Solo basta con acudir a un box de CrossFit o a la sala de funcional de cualquier gimnasio para ver a un montón de deportistas tirados en el suelo y retordiéndose con un rodillo de espuma. El foam roller es un material deportivo que está destinado para la recuperación muscular después del entrenamiento o como método para calentar antes de la sesión.

Estos auto masajeadores cilíndricos aparecieron en el mundo fitness hace unas dos décadas y han aumentado tanto su popularidad que ahora podemos encontrar foam rollers grandes, minis, con rugosidad, lisos, vibrantes… Los defensores de este accesorio dicen que facilita el estiramiento, promueve la recuperación, activa la circulación y ayuda a calentar. Lo cierto es que solo unos pocos estudios se han interesado en conocer si realmente funcionan o no.

¿Qué recupera realmente el foam roller?

ÍTEMS MOSTRADOS –
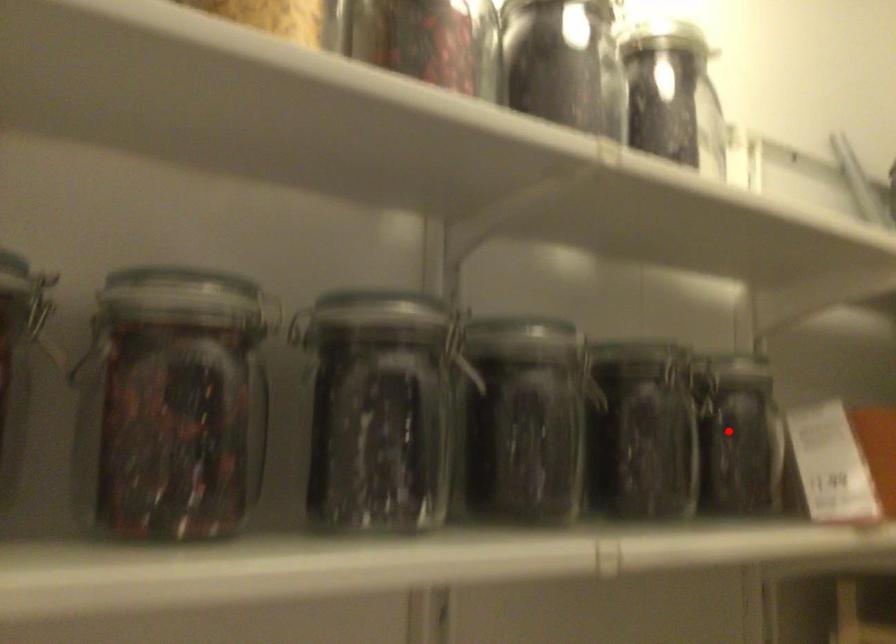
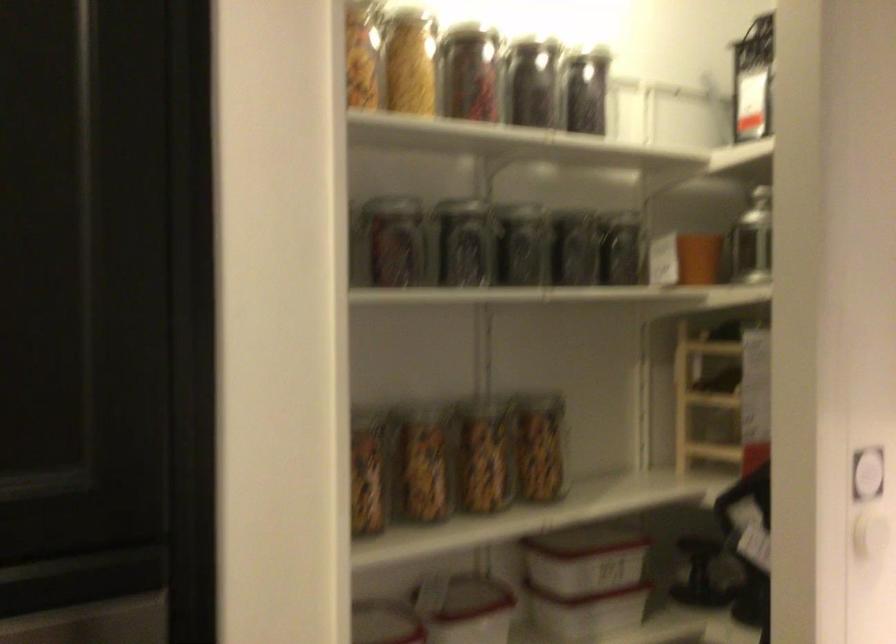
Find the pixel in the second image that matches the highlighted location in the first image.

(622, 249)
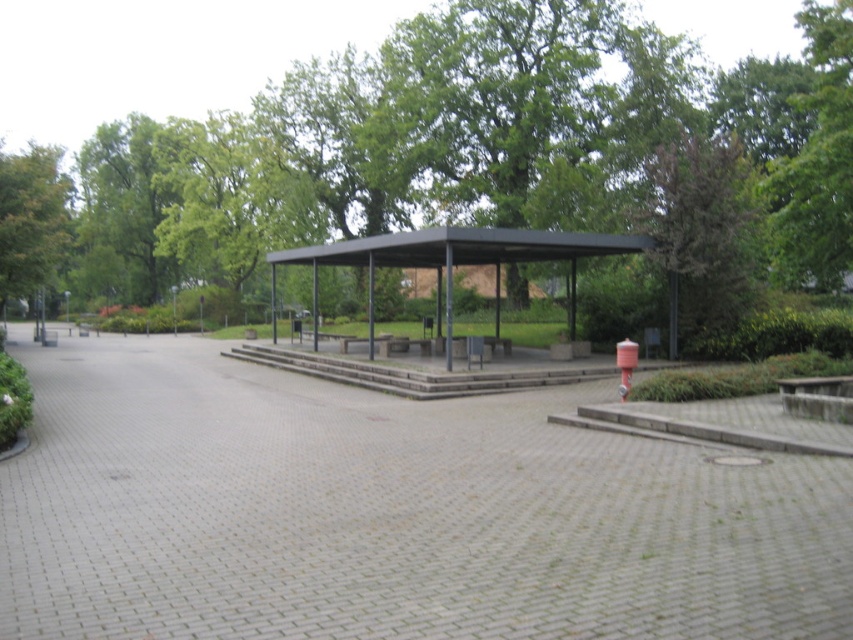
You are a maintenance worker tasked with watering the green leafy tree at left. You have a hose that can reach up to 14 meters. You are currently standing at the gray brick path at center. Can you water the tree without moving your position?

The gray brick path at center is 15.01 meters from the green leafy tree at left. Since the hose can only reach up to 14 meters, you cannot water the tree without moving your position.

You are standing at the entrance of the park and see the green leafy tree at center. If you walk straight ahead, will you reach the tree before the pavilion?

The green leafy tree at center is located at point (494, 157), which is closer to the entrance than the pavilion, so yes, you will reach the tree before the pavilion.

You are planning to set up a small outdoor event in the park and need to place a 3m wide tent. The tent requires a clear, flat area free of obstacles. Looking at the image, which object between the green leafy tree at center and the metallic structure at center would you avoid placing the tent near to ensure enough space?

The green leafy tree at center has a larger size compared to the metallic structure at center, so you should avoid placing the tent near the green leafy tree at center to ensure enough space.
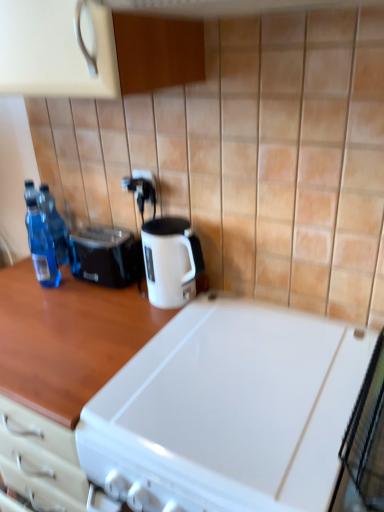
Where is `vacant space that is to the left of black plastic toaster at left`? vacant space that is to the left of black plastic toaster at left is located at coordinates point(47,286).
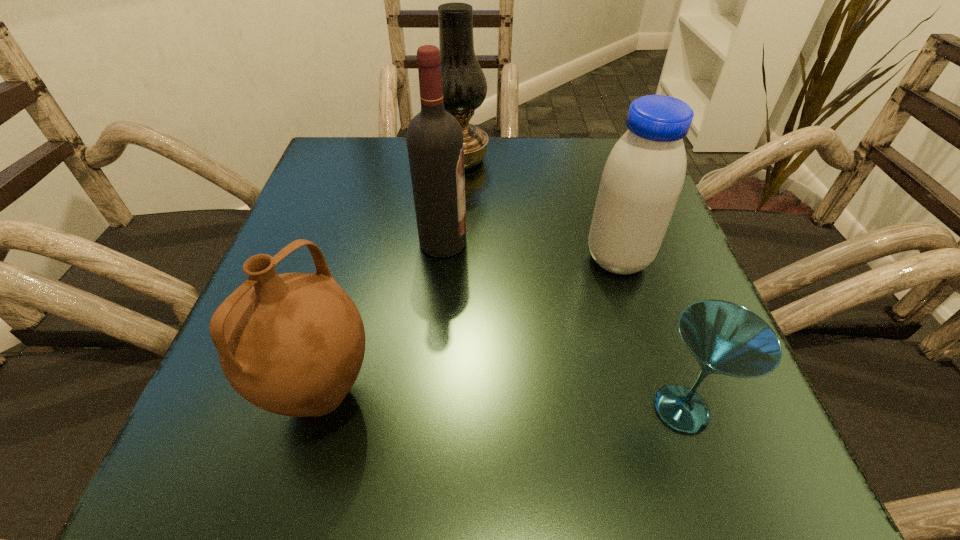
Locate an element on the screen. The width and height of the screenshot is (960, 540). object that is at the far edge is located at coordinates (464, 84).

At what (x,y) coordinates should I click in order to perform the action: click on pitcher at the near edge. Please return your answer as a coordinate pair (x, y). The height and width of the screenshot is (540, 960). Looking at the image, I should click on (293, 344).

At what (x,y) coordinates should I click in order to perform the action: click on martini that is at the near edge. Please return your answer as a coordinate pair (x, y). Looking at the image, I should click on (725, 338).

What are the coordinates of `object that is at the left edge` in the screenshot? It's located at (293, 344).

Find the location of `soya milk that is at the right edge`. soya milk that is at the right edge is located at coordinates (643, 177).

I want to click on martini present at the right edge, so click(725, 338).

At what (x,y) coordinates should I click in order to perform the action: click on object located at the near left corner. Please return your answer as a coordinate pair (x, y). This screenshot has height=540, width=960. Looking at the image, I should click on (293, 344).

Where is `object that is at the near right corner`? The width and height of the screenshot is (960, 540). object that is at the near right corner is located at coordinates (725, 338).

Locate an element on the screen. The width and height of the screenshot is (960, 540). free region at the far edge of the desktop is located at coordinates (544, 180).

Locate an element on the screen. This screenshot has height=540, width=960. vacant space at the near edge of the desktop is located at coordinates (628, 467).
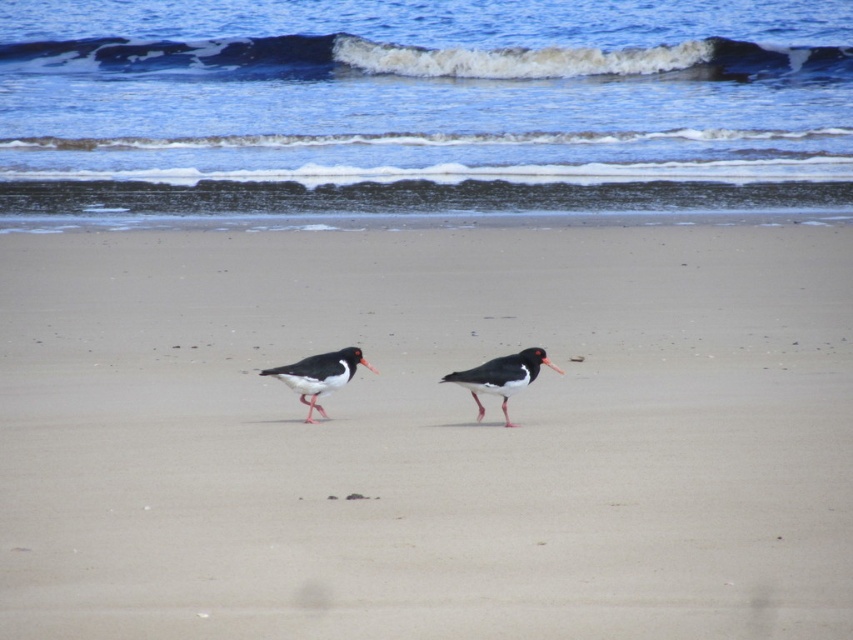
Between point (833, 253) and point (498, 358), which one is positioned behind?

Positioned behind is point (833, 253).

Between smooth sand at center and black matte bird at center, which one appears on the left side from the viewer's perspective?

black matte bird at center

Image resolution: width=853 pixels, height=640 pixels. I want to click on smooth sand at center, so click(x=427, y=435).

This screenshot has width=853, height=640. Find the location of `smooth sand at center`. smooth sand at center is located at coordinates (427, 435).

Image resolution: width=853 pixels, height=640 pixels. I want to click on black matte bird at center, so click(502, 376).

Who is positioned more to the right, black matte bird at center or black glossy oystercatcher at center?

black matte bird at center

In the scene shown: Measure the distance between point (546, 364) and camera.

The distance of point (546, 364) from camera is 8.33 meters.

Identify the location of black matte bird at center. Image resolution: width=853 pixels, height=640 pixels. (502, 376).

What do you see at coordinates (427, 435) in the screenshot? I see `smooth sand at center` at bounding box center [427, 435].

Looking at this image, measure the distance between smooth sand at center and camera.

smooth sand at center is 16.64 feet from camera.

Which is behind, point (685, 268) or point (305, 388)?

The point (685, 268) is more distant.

ACCIÓN REQUERIDA – En el texto sobre el foam roller, reescribe de forma más breve el párrafo que empieza «Estos auto masajeadores cilíndricos» y conserva sus datos principales.

SOLUCIÓN DE LA TAREA – Estos rodillos de automasaje llegaron al fitness hace unas dos décadas. Hoy, por su popularidad, los hay grandes, mini, rugosos, lisos y vibrantes. Sus defensores afirman que facilitan el estiramiento, favorecen la recuperación, activan la circulación y ayudan a calentar, aunque pocos estudios han comprobado si realmente funcionan.